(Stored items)
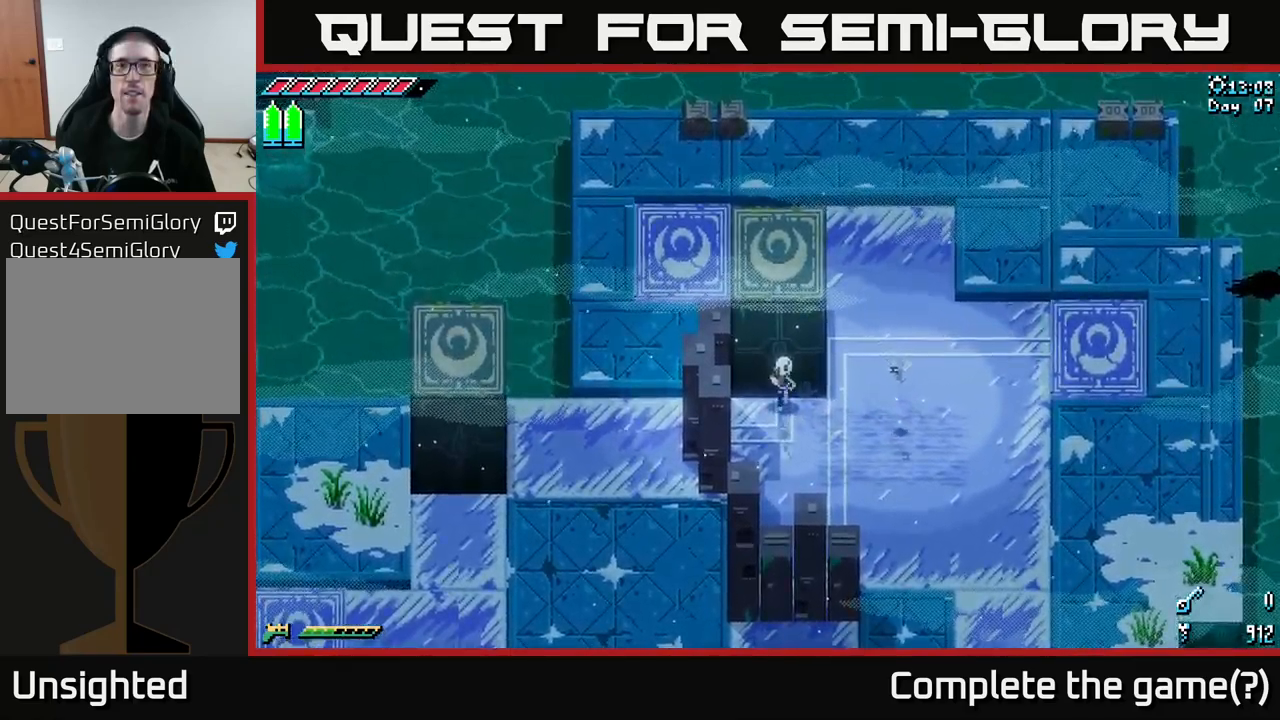
{"buttons": ["X"], "left_stick": "up-right", "right_stick": "center", "events": [[233, "left_stick", "right"], [317, "X", "down"], [467, "left_stick", "up-right"]]}
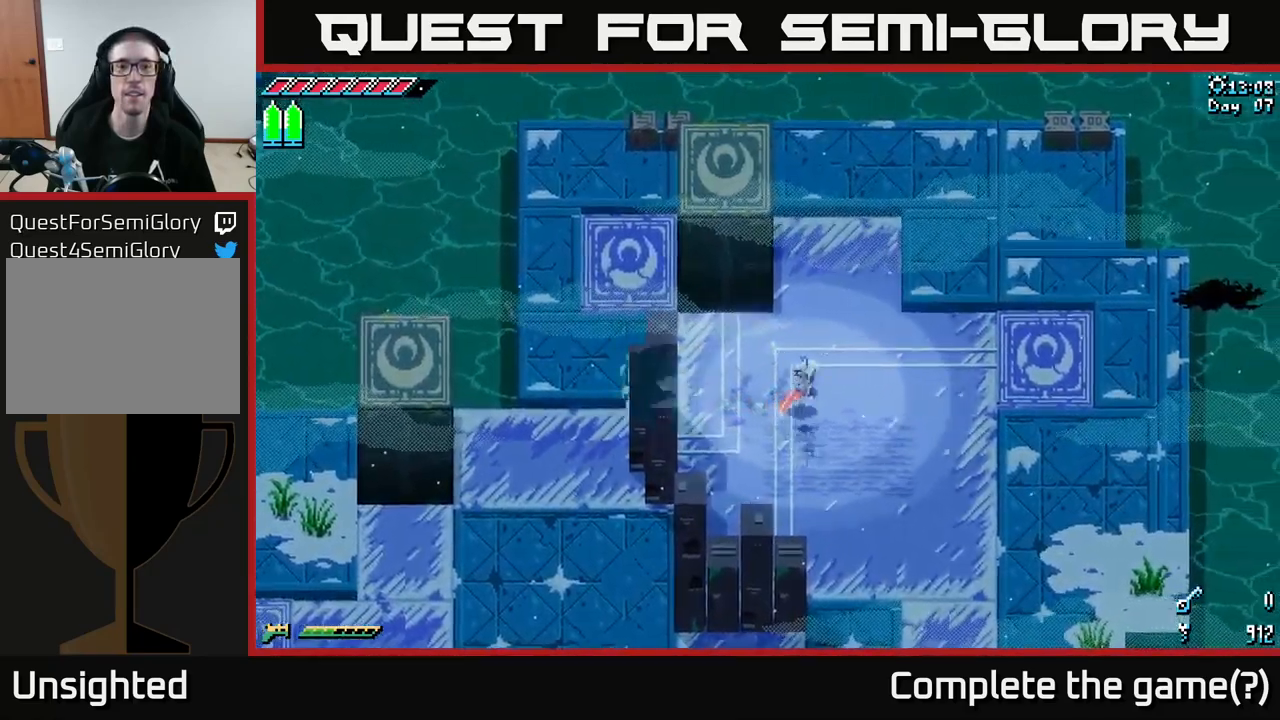
{"buttons": [], "left_stick": "left", "right_stick": "center", "events": [[33, "X", "up"], [83, "left_stick", "up"], [100, "X", "down"], [383, "left_stick", "up-left"], [483, "X", "up"], [483, "left_stick", "left"]]}
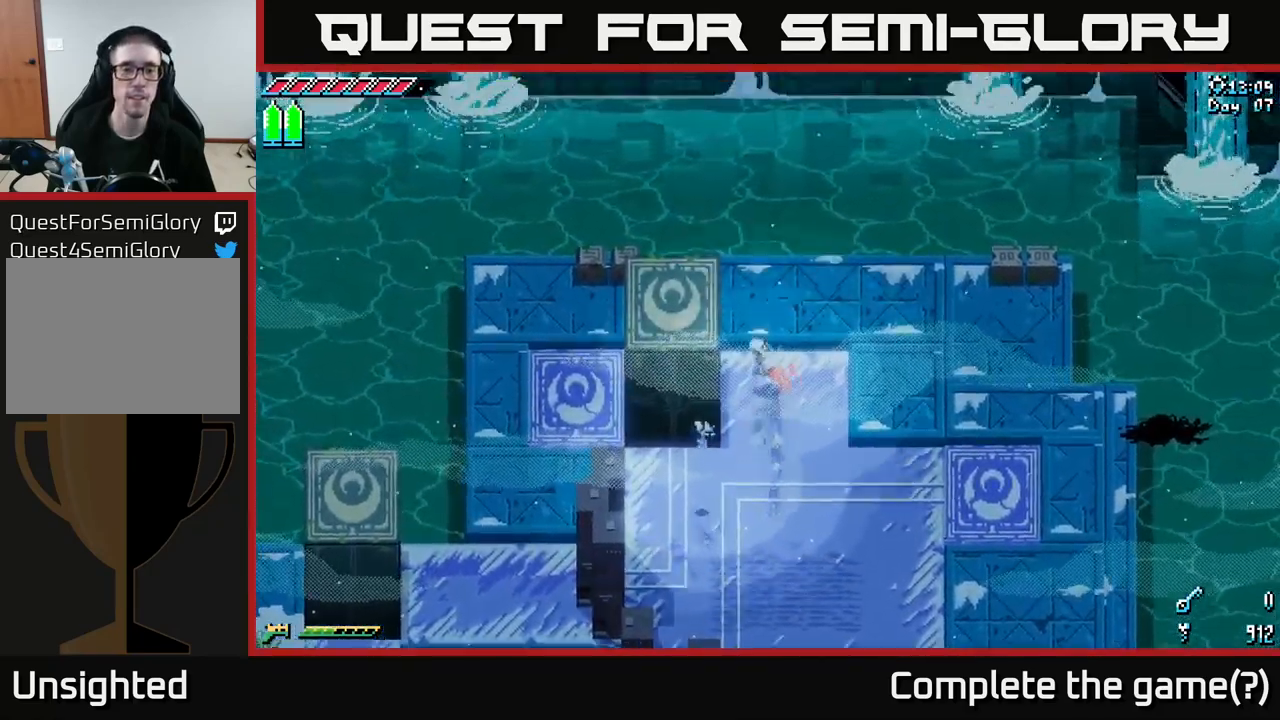
{"buttons": [], "left_stick": "left", "right_stick": "center", "events": []}
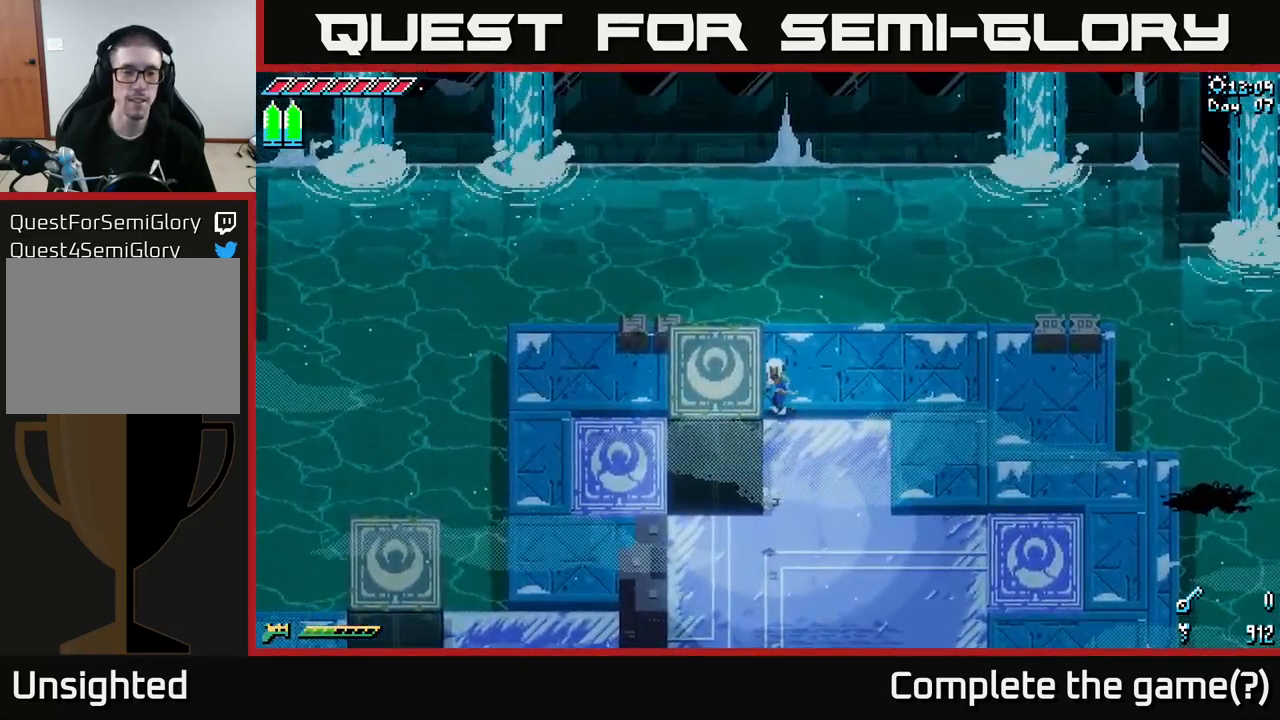
{"buttons": ["X"], "left_stick": "down", "right_stick": "center", "events": [[367, "left_stick", "down"], [383, "X", "down"]]}
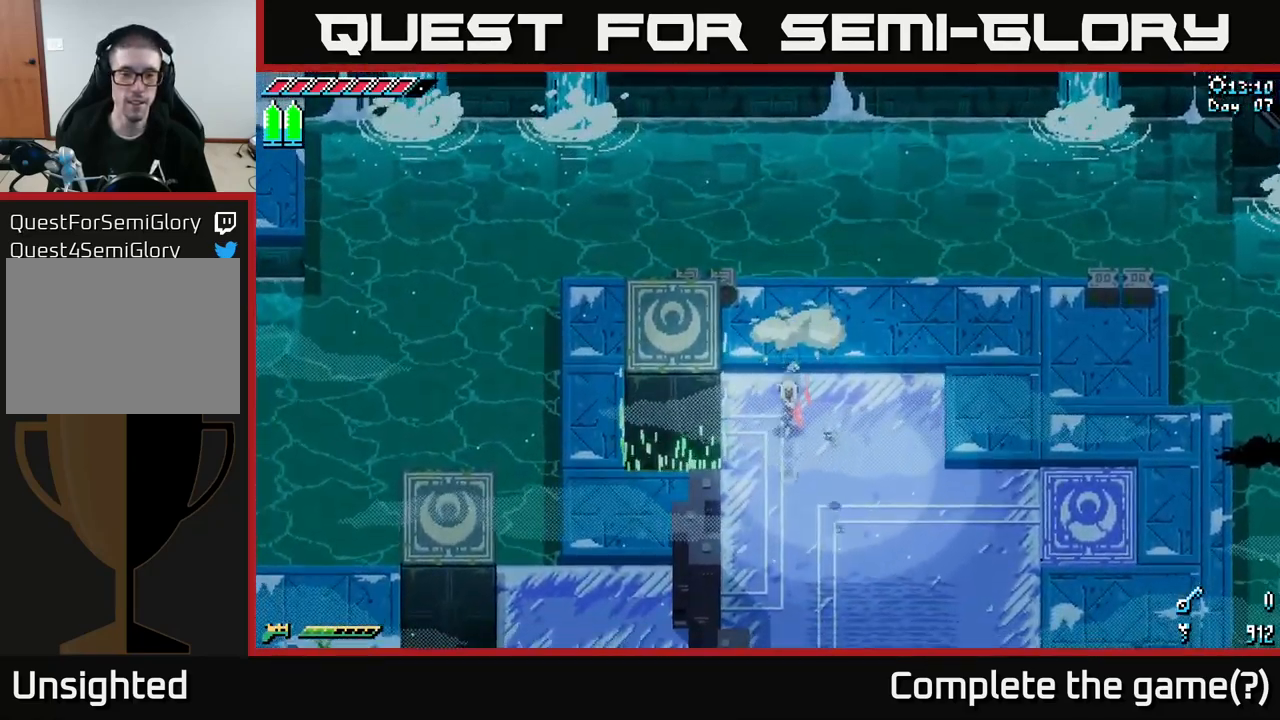
{"buttons": ["X"], "left_stick": "left", "right_stick": "center", "events": [[33, "left_stick", "down-left"], [67, "X", "up"], [167, "X", "down"], [300, "left_stick", "left"], [333, "X", "up"], [483, "X", "down"]]}
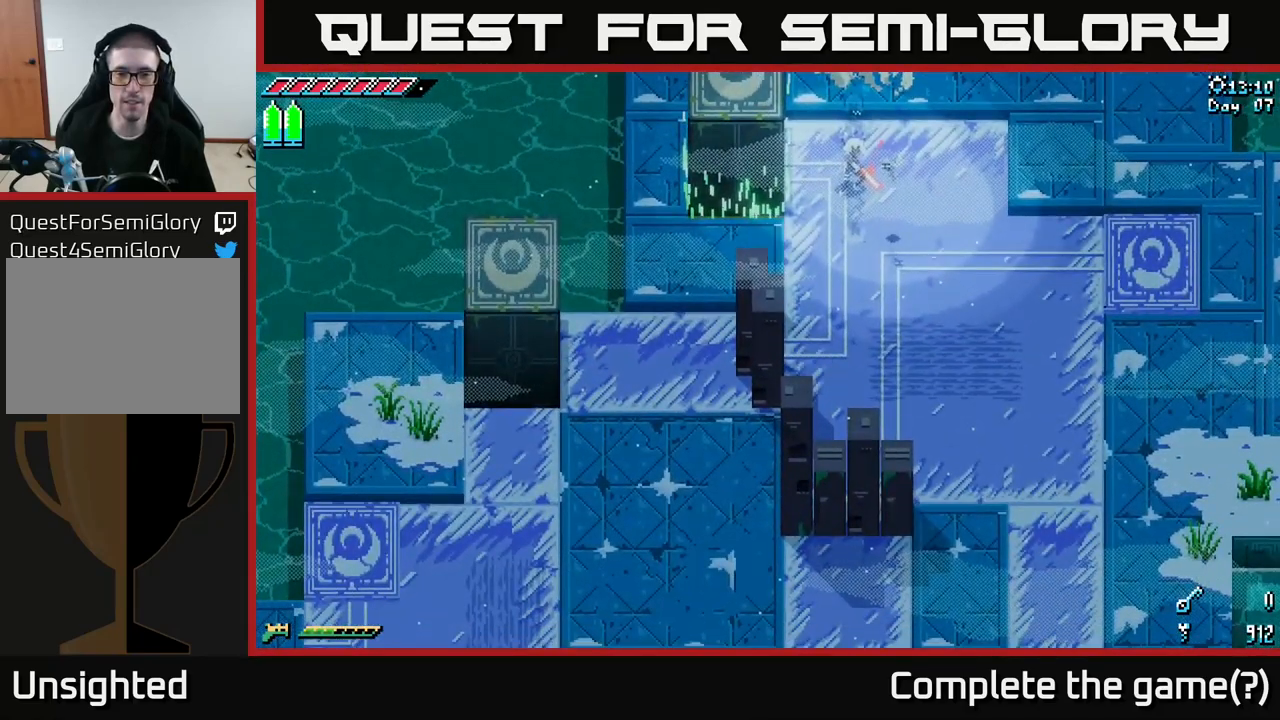
{"buttons": ["X"], "left_stick": "down-left", "right_stick": "center", "events": [[100, "X", "up"], [100, "left_stick", "center"], [217, "A", "down"], [400, "A", "up"], [417, "left_stick", "down-left"], [467, "X", "down"]]}
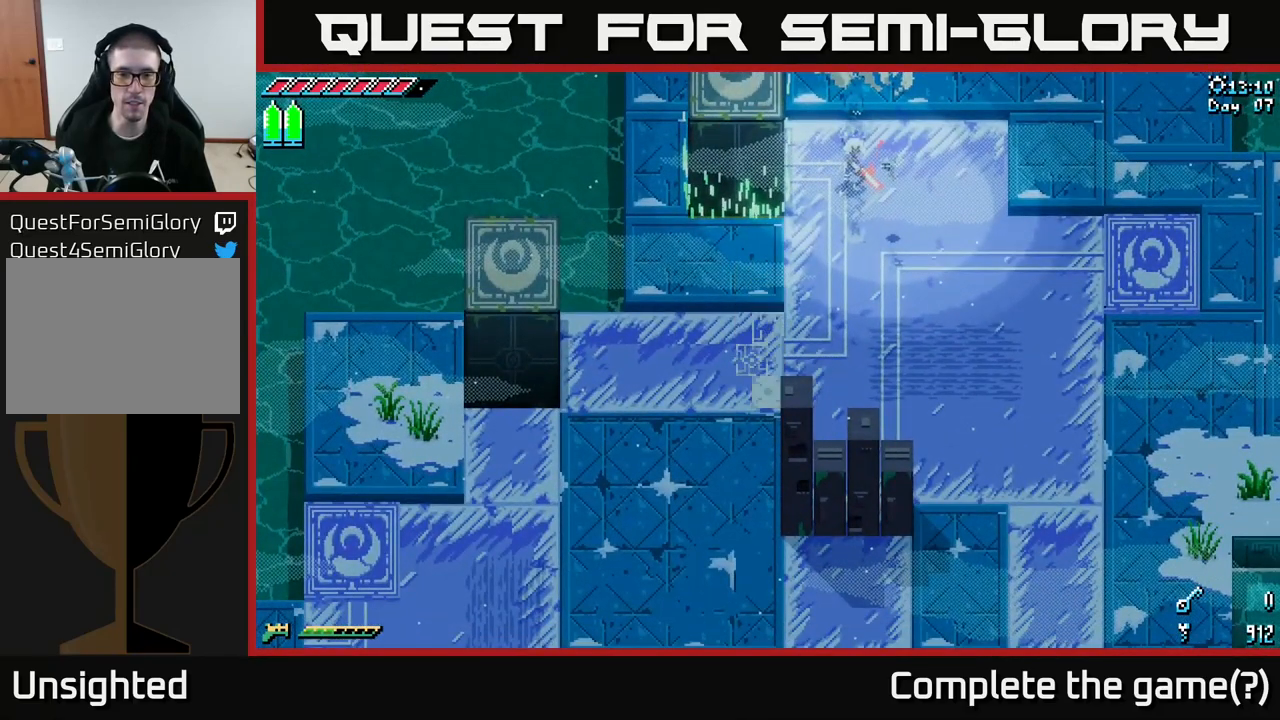
{"buttons": [], "left_stick": "left", "right_stick": "center", "events": [[50, "X", "up"], [83, "A", "down"], [150, "left_stick", "left"], [167, "A", "up"], [217, "A", "down"], [400, "A", "up"]]}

Exercise goal: Retype the records above exactly, pictures omitted.

Worked solution:
{"buttons": ["X"], "left_stick": "up-right", "right_stick": "center", "events": [[233, "left_stick", "right"], [317, "X", "down"], [467, "left_stick", "up-right"]]}
{"buttons": [], "left_stick": "left", "right_stick": "center", "events": [[33, "X", "up"], [83, "left_stick", "up"], [100, "X", "down"], [383, "left_stick", "up-left"], [483, "X", "up"], [483, "left_stick", "left"]]}
{"buttons": [], "left_stick": "left", "right_stick": "center", "events": []}
{"buttons": ["X"], "left_stick": "down", "right_stick": "center", "events": [[367, "left_stick", "down"], [383, "X", "down"]]}
{"buttons": ["X"], "left_stick": "left", "right_stick": "center", "events": [[33, "left_stick", "down-left"], [67, "X", "up"], [167, "X", "down"], [300, "left_stick", "left"], [333, "X", "up"], [483, "X", "down"]]}
{"buttons": ["X"], "left_stick": "down-left", "right_stick": "center", "events": [[100, "X", "up"], [100, "left_stick", "center"], [217, "A", "down"], [400, "A", "up"], [417, "left_stick", "down-left"], [467, "X", "down"]]}
{"buttons": [], "left_stick": "left", "right_stick": "center", "events": [[50, "X", "up"], [83, "A", "down"], [150, "left_stick", "left"], [167, "A", "up"], [217, "A", "down"], [400, "A", "up"]]}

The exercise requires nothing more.